Patung perunggu Sallie menjaga dasar monumen Resimen Infanteri Relawan Pennsylvania ke-11 di Taman Militer Nasional Gettysburg. Anjing itu berbaring dengan tenang di atas batu, kepala di atas cakarnya, matanya tampak waspada melihat ke medan perang di mana dia pernah bertempur lebih dari 150 tahun yang lalu.

Dan, hingga hari ini, pengunjung masih memberi penghormatan, meninggalkan makanan anjing dan mainan untuknya.

Sallie Ann Jarrett bergabung dengan Resimen Pennsylvania ke-11 saat dia masih belia dan dengan cepat menjadi maskot resimen.

“Resimen itu melakukan patroli aktif selama musim gugur 1862, dan di sanalah mereka bertemu dengan anjing itu,” Christopher Gwinn, kepala interpretasi dan pendidikan di Taman Militer Nasional Gettysburg, mengatakan kepada The Dodo. “Itu adalah kasus di mana anjing itu mengikuti resimen saat mereka berbaris.”

Sallie mengingatkan orang-orang tentang kehidupan mereka sebelum perang dan memberikan mereka kenyamanan dan selalu menemani saat mereka menghadapi kondisi yang sulit.

“Anjing itu akan mengikuti mereka kemanapun mereka pergi, dan diduga anjing itu hanya akan menggonggong pada tiga hal – wanita, pemberontak, dan Demokrat,” kata Gwinn. “Tentu saja, pada tahun 1860-an, Lincoln adalah seorang Republikan, jadi Demokrat berada di sisi berlawanan dari spektrum ideologis dan politik.”
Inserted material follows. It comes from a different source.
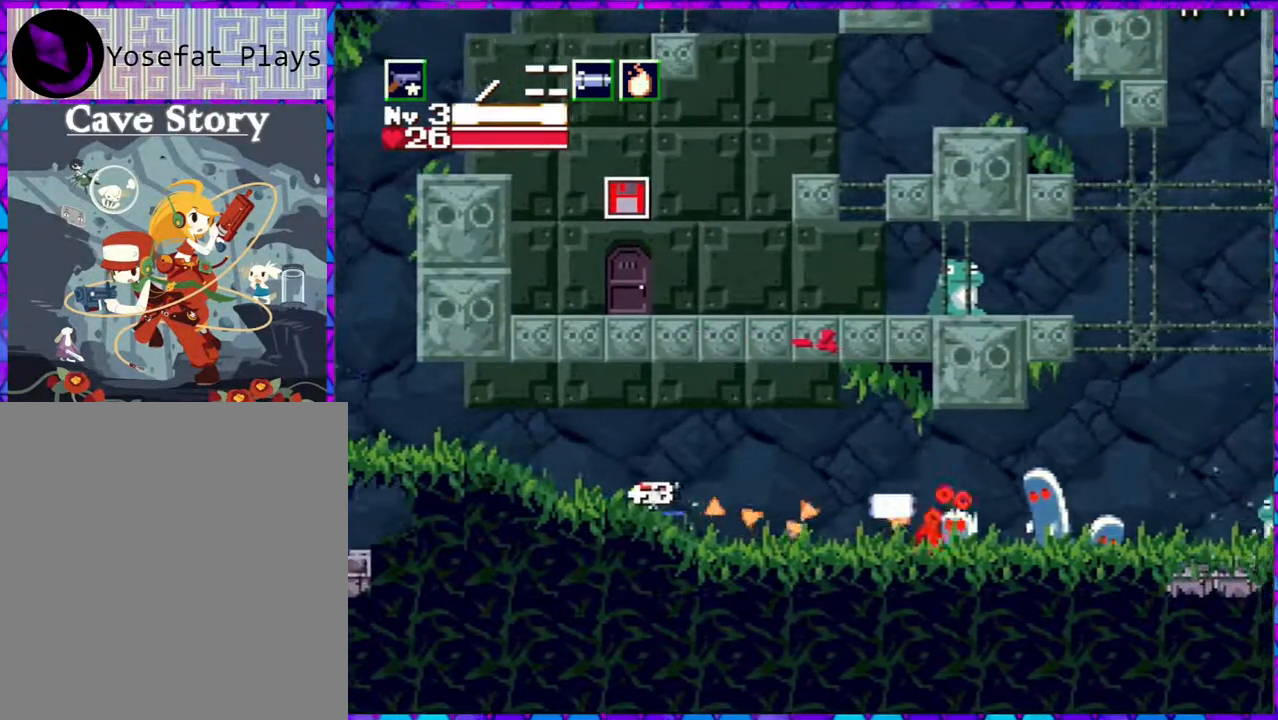
{"buttons": ["Y"], "right_stick": "center", "events": [[50, "Y", "down"], [117, "Y", "up"], [183, "Y", "down"], [283, "Y", "up"], [333, "Y", "down"], [383, "Y", "up"], [483, "Y", "down"]]}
Sallie begitu setia pada resimennya sehingga dia mengikuti mereka ke dalam medan perang, mengambil posisinya di ujung garis tembak dan menggonggong pada musuh.
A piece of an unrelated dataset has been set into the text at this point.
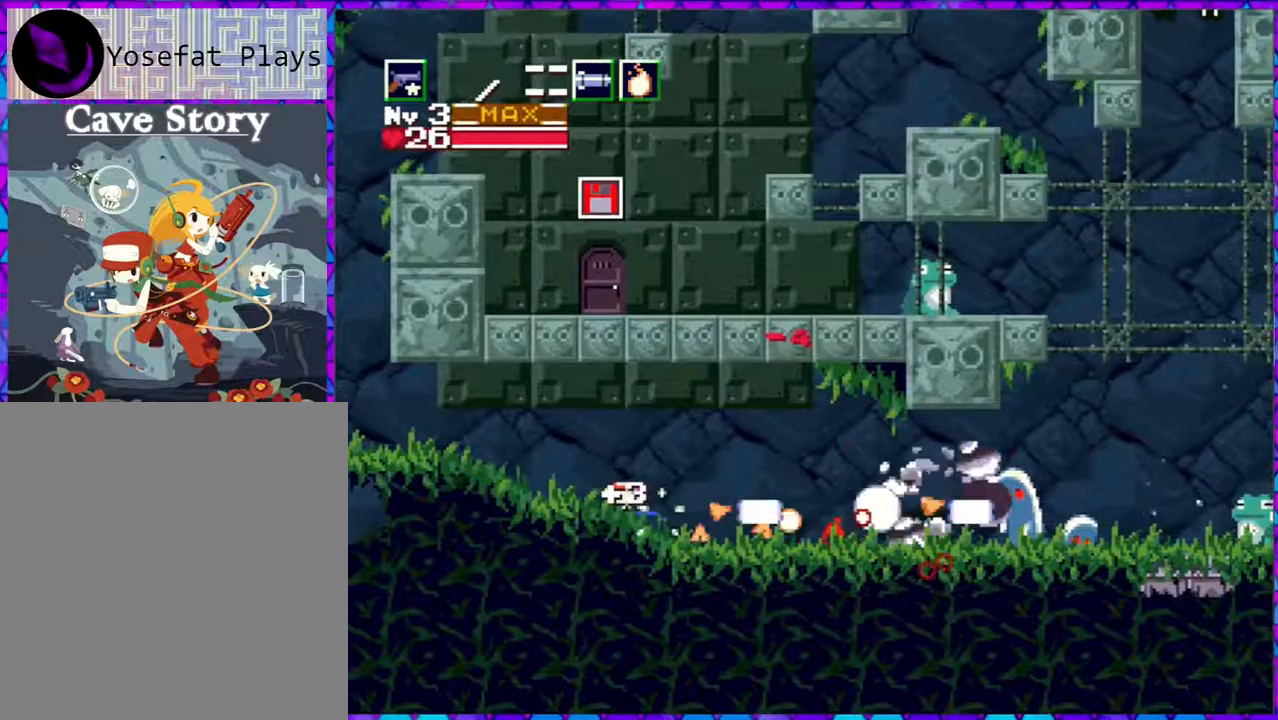
{"buttons": [], "right_stick": "center", "events": [[33, "B", "down"], [50, "Y", "up"], [167, "Y", "down"], [333, "Y", "up"], [450, "Y", "down"], [483, "B", "up"], [483, "Y", "up"]]}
Pada hari pertama Pertempuran Gettysburg, Sallie bergabung dengan Resimen Pennsylvania ke-11 seperti biasa. Namun, ketika keadaan menjadi lebih buruk dan prajurit dipaksa mundur dengan kacau, Sallie tersesat dan dikhawatirkan mati.

Pada akhir pertempuran epik yang berlangsung selama tiga hari, orang-orang dari Pennsylvania ke-11 akhirnya dapat kembali ke punggung bukit di mana mereka awalnya berjuang untuk menguburkan rekan mereka yang mati. Di sana, mereka menemukan Sallie, dengan sabar menunggu, menjaga mayat rekan-rekan mereka yang terbunuh.
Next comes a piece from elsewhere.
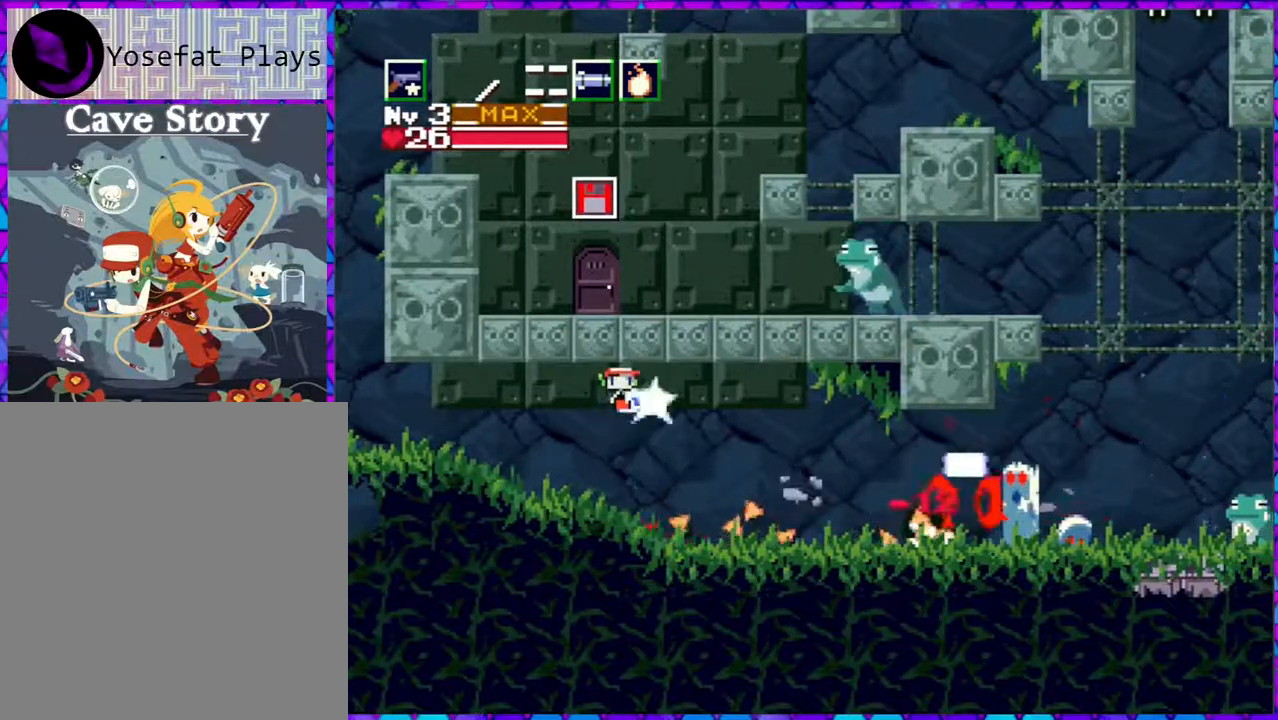
{"buttons": ["DPAD_LEFT"], "right_stick": "center", "events": [[50, "Y", "down"], [117, "DPAD_LEFT", "down"], [133, "Y", "up"]]}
“Dia tidak meninggalkan medan perang – dia tinggal bersama orang-orang itu,” kata Gwinn. “Dan orang-orang yang bertempur di Gettysburg di Resimen Pennsylvania ke-11 sangat mengingat saat itu – itu tidak pernah meninggalkan mereka.”

Meskipun dia lemah, anjing itu menolak untuk meninggalkan penjagaannya dan terus bertempur dengan resimennya, sampai dia terbunuh di Pertempuran Hatcher’s Run pada bulan Februari 1865.

Ketika tiba saatnya untuk merancang monumen, para veteran meminta untuk memiliki rupa Sallie di dasar patung, dengan namanya tertulis di bawahnya. Taman tidak akan menyetujui prasasti itu, jadi sampai hari ini, identitas anjing di patung itu tetap menjadi rahasia orang dalam.

“Sallie tampak begitu besar dalam ingatan mereka, dan saya pikir pengorbanannya dalam banyak hal adalah simbol dari pengorbanan resimen yang lebih besar, dan dedikasi serta pengabdiannya kepada sahabat manusia yang dia miliki adalah sesuatu yang selalu diingat dan dihormati oleh manusia,” kata Gwinn.

Pada hari tertentu, monumen ini akan penuh dengan makanan anjing, mainan, tongkat, dan koin — penghargaan yang menyentuh untuk kesetiaan anak anjing itu.

“Saya pikir ini adalah cara untuk menghormati anjing seperti Sallie. Itu adalah tanda penghormatan, kenang-kenangan,” kata Gwinn.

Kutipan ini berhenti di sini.